The villains in Resident Evil are faceless. They’re the Umbrella Company, which treats its employees like drones, which marks everything as their property (including Alice’s wedding ring, in a lovely creepy touch). The scientists who are experimenting with the T-Virus in flashback — you never see their faces, only their hands, their actions. The hazmat team who drags Alice away at the end is completely blank; their hazmat suits have mirrored visors so that you can’t even see a face behind a mask. And in the end, they’re the ones who spread the disease by choosing to continue their experiments on Alice’s last companion, rather than treating him with the anti-virus. If they’d acted humanely, acted with compassion, the world wouldn’t have ended.

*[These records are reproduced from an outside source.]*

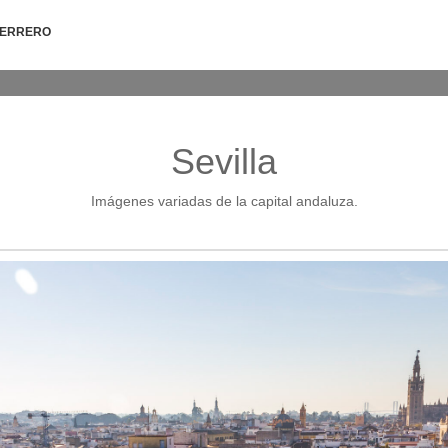
HERRERO
Sevilla
Imágenes variadas de la capital andaluza.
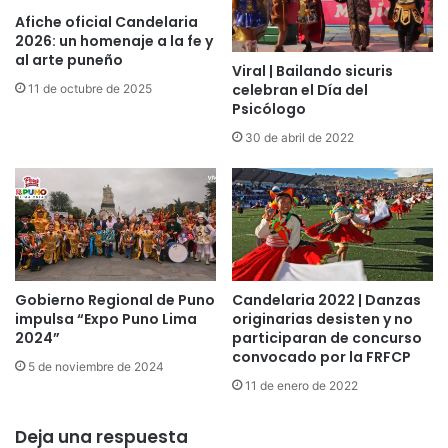
e
u
Afiche oficial Candelaria
l
r
2026: un homenaje a la fe y
L
al arte puneño
a
V
Viral | Bailando sicuris
d
celebran el Día del
11 de octubre de 2025
I
e
Psicólogo
I
P
I
30 de abril de 2022
u
C
n
o
o
n
c
u
r
s
Candelaria 2022 | Danzas
Gobierno Regional de Puno
o
originarias desisten y no
impulsa “Expo Puno Lima
d
participaran de concurso
2024”
e
convocado por la FRFCP
D
5 de noviembre de 2024
a
11 de enero de 2022
n
z
Deja una respuesta
a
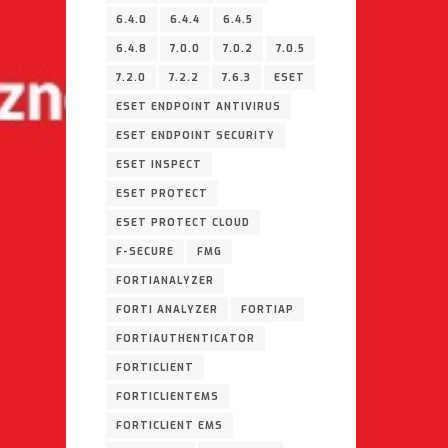
6.4.0
6.4.4
6.4.5
6.4.8
7.0.0
7.0.2
7.0.5
7.2.0
7.2.2
7.6.3
ESET
ESET ENDPOINT ANTIVIRUS
ESET ENDPOINT SECURITY
ESET INSPECT
ESET PROTECT
ESET PROTECT CLOUD
F-SECURE
FMG
FORTIANALYZER
FORTI ANALYZER
FORTIAP
FORTIAUTHENTICATOR
FORTICLIENT
FORTICLIENTEMS
FORTICLIENT EMS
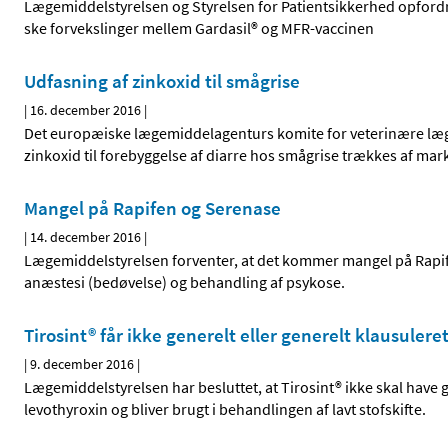
Lægemiddelstyrelsen og Styrelsen for Patientsikkerhed opfor
ske forvekslinger mellem Gardasil® og MFR-vaccinen
Udfasning af zinkoxid til smågrise
|
16. december 2016
|
Det europæiske lægemiddelagenturs komite for veterinære læg
zinkoxid til forebyggelse af diarre hos smågrise trækkes af mar
Mangel på Rapifen og Serenase
|
14. december 2016
|
Lægemiddelstyrelsen forventer, at det kommer mangel på Rapifen
anæstesi (bedøvelse) og behandling af psykose.
Tirosint® får ikke generelt eller generelt klausuleret
|
9. december 2016
|
Lægemiddelstyrelsen har besluttet, at Tirosint® ikke skal have g
levothyroxin og bliver brugt i behandlingen af lavt stofskifte.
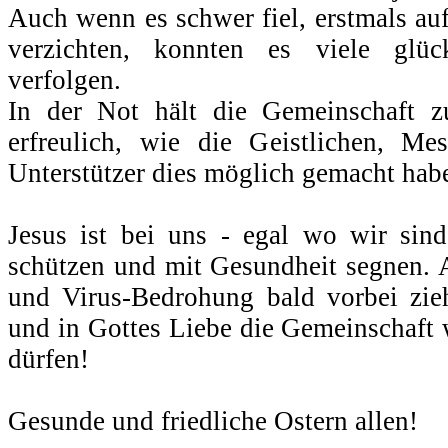
Auch wenn es schwer fiel, erstmals auf
verzichten, konnten es viele glück
verfolgen.
In der Not hält die Gemeinschaft 
erfreulich, wie die Geistlichen, Me
Unterstützer dies möglich gemacht hab
Jesus ist bei uns - egal wo wir sin
schützen und mit Gesundheit segnen. A
und Virus-Bedrohung bald vorbei zi
und in Gottes Liebe die Gemeinschaft 
dürfen!
Gesunde und friedliche Ostern allen!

There is a single villain with a face. When one of their party commits the inevitable betrayal, it’s a shock to the remaining team, and they decide, simultaneously, without speaking, to let an approaching zombie bite and infect him. If he’s not compassionate, if he’s seeing people as only pawns to manipulate, if he puts himself in the same position as the Umbrella Company — they’ve decided he’s not worthy of being a person. It’s a group execution, and none of them blink.

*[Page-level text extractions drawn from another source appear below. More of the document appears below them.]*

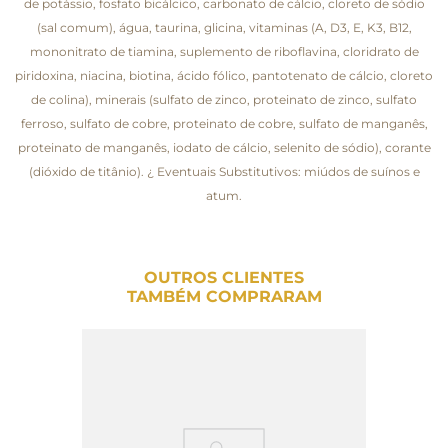
de potássio, fosfato bicálcico, carbonato de cálcio, cloreto de sódio
(sal comum), água, taurina, glicina, vitaminas (A, D3, E, K3, B12,
mononitrato de tiamina, suplemento de riboflavina, cloridrato de
piridoxina, niacina, biotina, ácido fólico, pantotenato de cálcio, cloreto
de colina), minerais (sulfato de zinco, proteinato de zinco, sulfato
ferroso, sulfato de cobre, proteinato de cobre, sulfato de manganês,
proteinato de manganês, iodato de cálcio, selenito de sódio), corante
(dióxido de titânio). ¿ Eventuais Substitutivos: miúdos de suínos e
atum.
OUTROS CLIENTES
TAMBÉM COMPRARAM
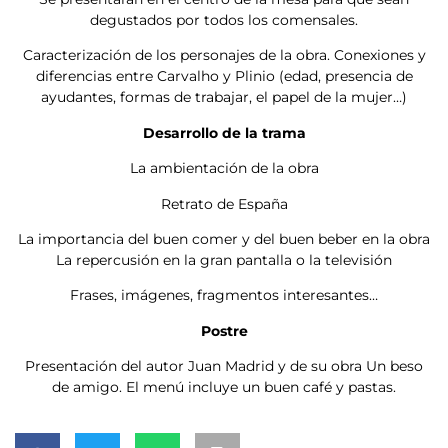
degustados por todos los comensales.
Caracterización de los personajes de la obra. Conexiones y
diferencias entre Carvalho y Plinio (edad, presencia de
ayudantes, formas de trabajar, el papel de la mujer…)
Desarrollo de la trama
La ambientación de la obra
Retrato de España
La importancia del buen comer y del buen beber en la obra
La repercusión en la gran pantalla o la televisión
Frases, imágenes, fragmentos interesantes…
Postre
Presentación del autor Juan Madrid y de su obra Un beso
de amigo. El menú incluye un buen café y pastas.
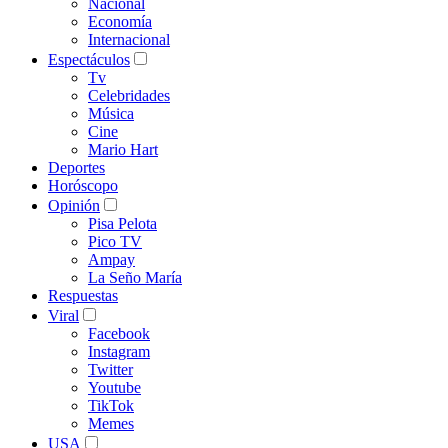
Nacional
Economía
Internacional
Espectáculos
Tv
Celebridades
Música
Cine
Mario Hart
Deportes
Horóscopo
Opinión
Pisa Pelota
Pico TV
Ampay
La Seño María
Respuestas
Viral
Facebook
Instagram
Twitter
Youtube
TikTok
Memes
USA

Big picture stuff: it’s all about hope.

Resident Evil (Rain and Alice)But the small picture is damned appealing also. Multiple women grace the screen, and though one dies early on, Alice and Rain bond, so hey, on top of passing the humanity test, Resident Evil passes the Bechdel test. There’s a quick stab at diversity, but nothing significant compared to later entries. It’s stylish in the way of the good music videos; and well-lit enough that I’m not staring blankly at a too-dark screen wondering what’s happening. The dialogue might be plot-dense, but it still builds character well.

It hasn’t dated badly — though it does reveal the millennial fear of experimentation into viruses and genetics — ooh scary! The faceless, careless, corporation is sadly, still timely.

If you like zombie movies, you’ve probably already seen this. If you like action-adventure, you’ve probably already seen this. If you have a mad crush on Milla Jovovich, you’ve definitely already seen this. So, why not take the time to watch it again, and come tell me your favorite parts?

My favorite part might be Alice, still amnesiac, still out of her depths, having just watched the Red Queen kill a whole group of the SWAT team, take a breath and pick up the slack. She’s brave and she’s supportive and she’s going to get the job done. It’s not her fault that getting the job done makes things so much worse.

Best creepy part? Probably the team standing in a room full of large boxes full of monsters being pumped full of all sorts of scary shit, and Kaplan, perplexed, saying “Dining Hall B. That’s what’s on the map.” There’s something particularly scary about a map that lies to you, and one that has the audacity to be a very dark pun? Gruesome, in the very best way.

 

 

1 Comment

  • ntaft01 September 11, 2016 at 10:28 pm

    I might have to go watch this movie again.

    That and Michelle Rodriguez is my new Vasquez – f*cking awesome. I love her.